At this point, Saint Boniface was in Thüringen, and it was there that Willibald joined him. He assisted his uncle in converting (or re-converting) the populace, correcting heresies among the people, and bringing monastic communities into Germany from England and Italy. Saint Boniface’s efforts met with great success, which his nephew assuredly helped to bring about. In 746, in Salzburg, Saint Boniface made his nephew bishop of Eichstätt, somewhat against his will. However, his patience, meekness, humility and charity all made him a good match for the office. In Heidenheim, the new bishop established a double Benedictine house, over which he placed as abbot his elder brother Wynnebald. He was in particular an advocate of the Benedictine Rule as he had experienced it at Montecassino – but was also a mild, caring and fatherly archpastor to the laymen of his flock. He wandered the last forty-five years of his life, not on pilgrimage for himself, but to care for the image of Christ among the Germans under his care. He paid great attention to even the least of these, and paid little attention his own comfort, for he kept the fasts and prayer cycles of the church with great regularity and intensity.
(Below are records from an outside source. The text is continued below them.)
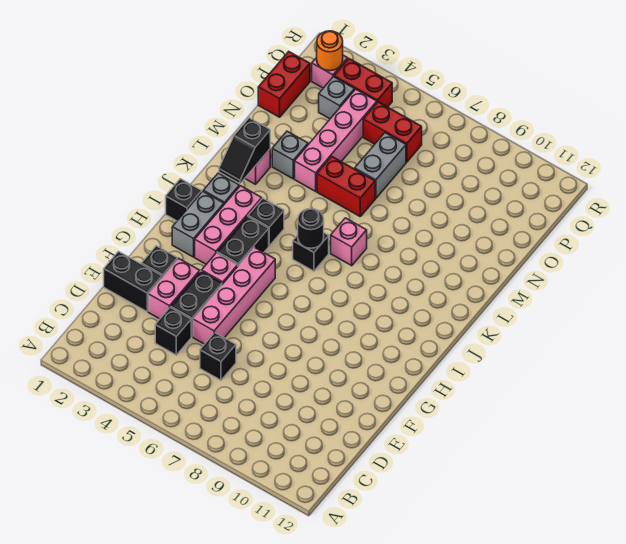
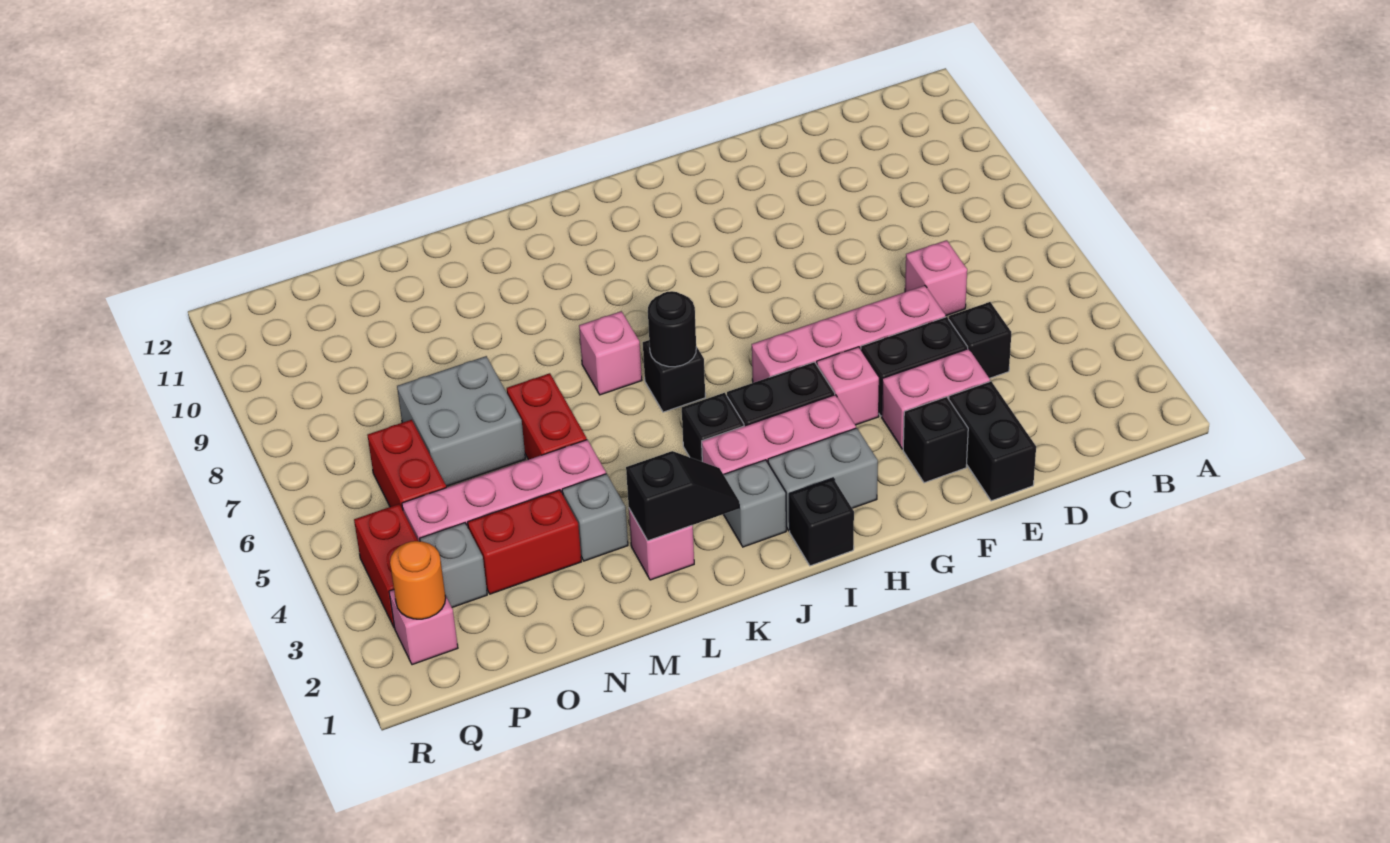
black 1x1 brick [200,333,236,380] -> pink 1x1 brick [905,240,967,315]
grey 1x2 brick [355,133,406,198] -> grey 2x2 brick [397,356,525,486]
red 1x2 brick [258,52,310,117] -> red 1x2 brick moved to [468,490,581,594]

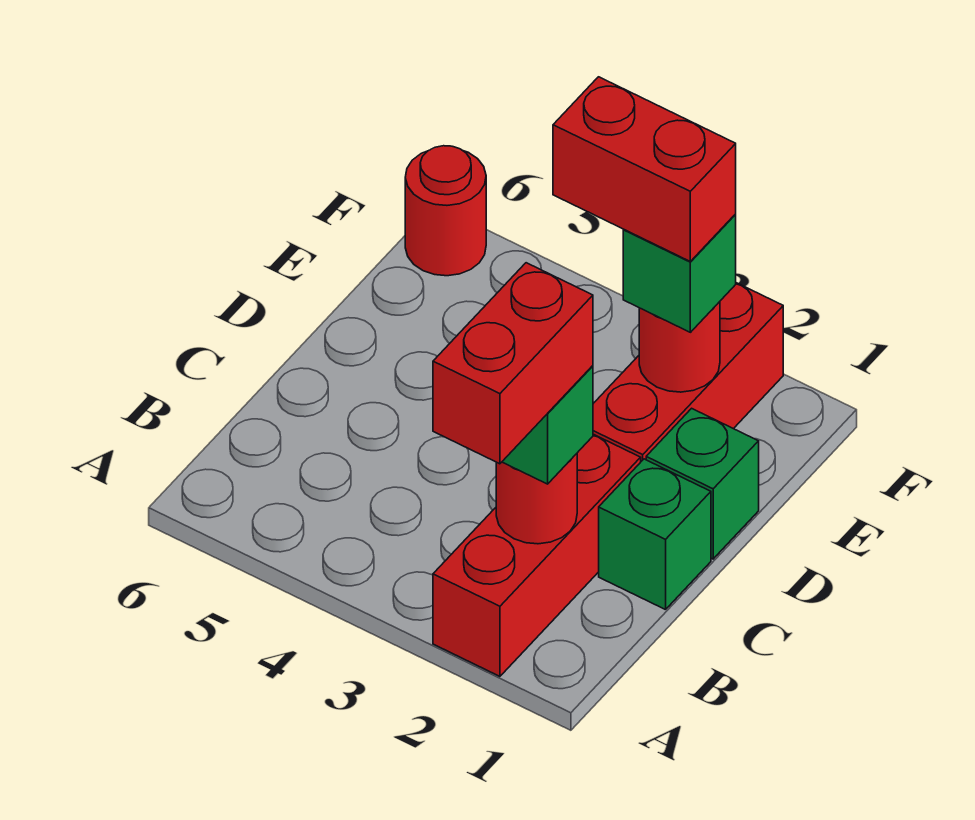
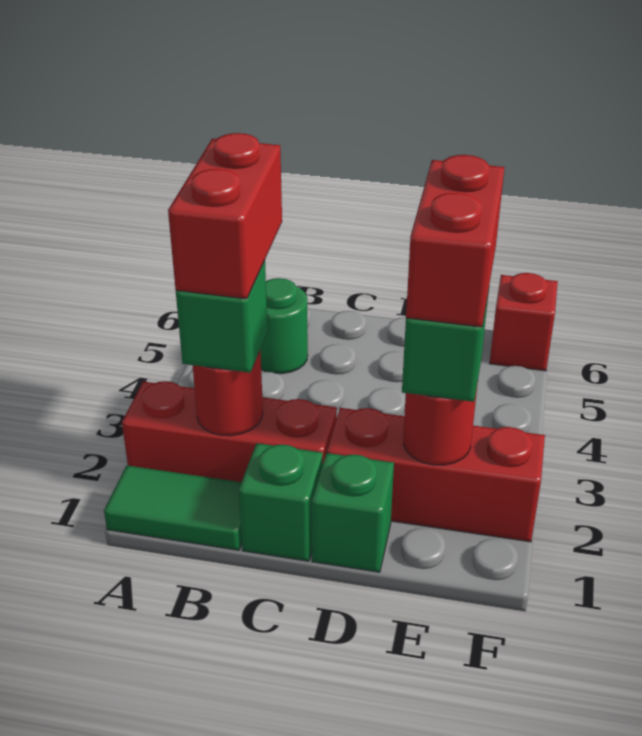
none -> green 1x2 tile [104,466,242,550]
red 1x2 brick [433,263,593,464] -> red 1x2 brick turned to [168,133,282,299]
none -> green 1x1 round brick [260,278,308,374]
red 1x1 round brick [405,146,486,276] -> red 1x1 brick [490,273,558,371]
Even so, he lived to the great old age of eighty-seven. He reposed in the Lord in Eichstätt in 790.
He was buried in Eichstätt, and his tomb was the site of a number of wondrous healings. He was venerated locally almost at once as a saint, and this was recognised officially by Rome in 938. The cathedral at Eichstätt was completed in 1269, and Willibald’s relics were translated by Bishop Hildebrand into a reliquary urn in the cathedral.
Holy Hierarch Willibald, faithful monk and pilgrim and gentle archpastor of the German people, we beseech you pray to Christ our God to save our souls!